要做的事 A:
根据下面关于李宗仁的选段，分行回答：
(i) 李宗仁让谁去通知孙、李各部撤退？
(ii) 李宗仁对三关守军下了什么命令？
(iii) 李宗仁向军委会告胡宗南什么？
要做的事 B:
接着下面关于李宗仁的选段的最后一句往下写。

选段:

■ ■ ■ ■ ■

徐祖贻显然比他的长官冷静一些,关键时刻向李宗仁陈明了当前要害,尽了自已的职责。
李宗仁推开窗户,让凉风吹拂着发烫的面孔,良久没说一句话。徐祖贻知道他内心的苦痛和忧虑,却也一时无语。
一串无力的长叹终于从李宗仁口中发出:“一败再败,败在谁呢?我真为死去的官兵痛心。唉!一盘散沙的中国,就因为那些个败家子儿。”
“徐参谋长,你马上通知孙、李各部,视情况摆脱敌人,向鄂北撤退。另外通知三关守军,一定要死守阵地,就是战至一人也不许撤。”
说完,他一把撸下军帽,狠狠地摔在桌子上,咬着牙恨恨地咒道:“胡宗南这狗东西,我要向军委会告他。”
李宗仁说到做到,当下便向军委会投书,状告胡宗南不听命令,擅自西撤,致5战区主力大军陷入被动。

■ ■ ■ ■ ■

以下数据:
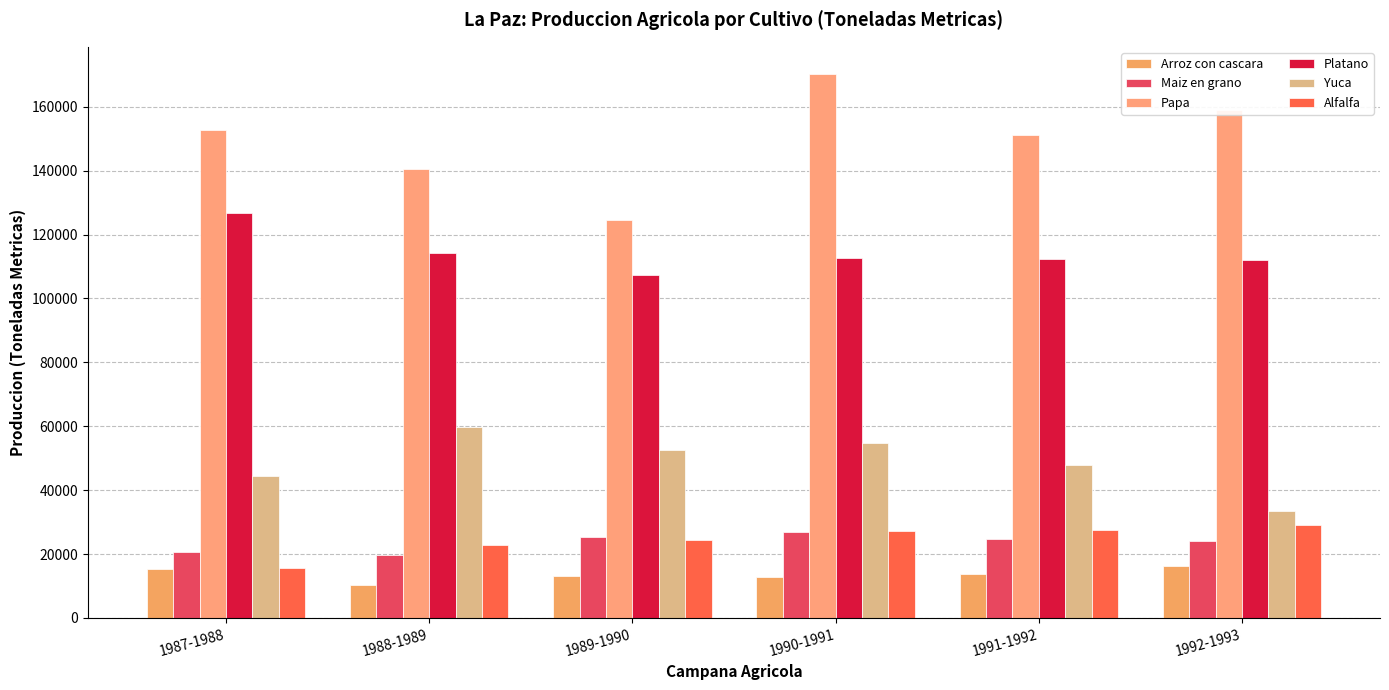

What is the average value of the Yuca series?

48839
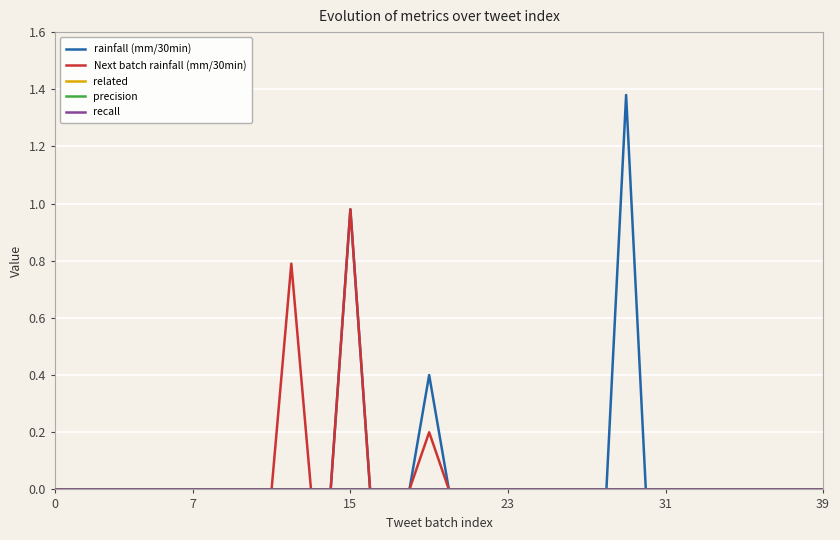

Does the chart have visible grid lines?

Yes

■ ■ ■ ■ ■

参考答案 A:
(i) 徐参谋长徐祖贻。
(ii) 一定要死守阵地，就是战至一人也不许撤。
(iii) 告他不听命令，擅自西撤，使5战区主力大军陷入被动。

参考答案 B:
但李宗仁的报告送上去后,再没听到回音。苦干年后,他在回忆录里写道:“10月12日信阳失守。我原先已电令胡宗南自信阳南撤,据守桐柏平静关,以掩护鄂东大军向西撤退。然胡氏不听命令,竟将其全军7个师向西移动,退保南阳,以致平汉路正面门户大开。胡宗南部为蒋先生的‘嫡系’部队,在此战局紧要关头,竟敢不遵命令,实在不成体统。先是,胡宗南部在上海作战后,自江北撤往蚌埠。蒋先生曾亲自告我说:‘将来拨胡宗南部归5战区指挥。’但是这批‘嫡系’中央军至蚌埠后,也不向我报告。同时他们彼此之间为争取溃退的士兵,竟至互相动武,闹得乌烟瘴气。徐州失守后,长官部驻扎鄂东,军令部更有明令拨胡宗南部隶属于我,但胡氏从不向我报告敌我两方情况。信阳危急时,竟又擅自撤往南阳。此事如系其他任何非‘嫡系’将官所为,必被重惩无疑。但是此次我据情报告军委会,要求严办胡宗南,军委会竟不了了之。”
胡宗南自恃天之骄子,目无军法。但蒋介石却没有诸葛亮挥泪斩马谡的决心和远见,李宗仁想扳倒他,谈何容易。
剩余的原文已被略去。